Air mata aku jatuh ke atas tulisannya dan membuat tintanya menjadi kabur, tetapi Rini tetap berusaha untuk terus membacanya.

"Dan sekarang, Sayang, kamu telah selesai membaca jawabanku. Jika kamu puas dengan semua jawaban ini, dan tetap menginginkanku untuk tinggal di rumah ini, tolong bukakan pintu rumah kita, aku sekarang sedang berdiri di sana menunggu jawaban kamu."
"Jika kamu tidak puas dengan jawabanku ini, biarkan aku masuk untuk membereskan barang-barangku, dan aku tidak akan mempersulit hidup kamu. Percayalah, kebahagiaanku adalah bila melihat kamu bahagia."
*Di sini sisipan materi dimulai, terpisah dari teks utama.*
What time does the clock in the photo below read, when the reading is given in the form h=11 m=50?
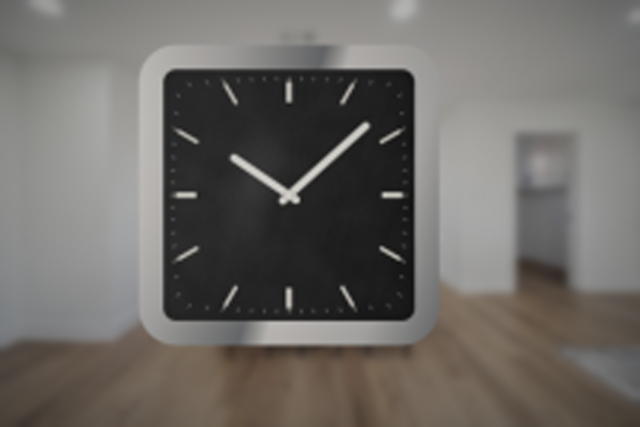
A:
h=10 m=8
Rini segera berlari membuka pintu dan melihatnya berdiri di depan pintu dengan wajah penasaran sambil tangannya memegang susu dan roti kesukaan Rini.
Kini Rini tahu, tidak ada orang yang pernah mencintai Rini lebih dari Rinto mencintai Rini. Itulah cinta, di saat kita merasa cinta itu telah berangsur-angsur hilang dari perasaan kita, karena kita merasa dia tidak dapat memberikan cinta dalam wujud yang kita inginkan, maka cinta itu sesungguhnya telah hadir dalam wujud lain yang tidak pernah kita bayangkan sebelumnya.
Seringkali yang kita butuhkan adalah memahami wujud cinta dari pasangan kita, dan bukan mengharapkan wujud tertentu. Karena cinta tidak selalu harus berwujud "bunga".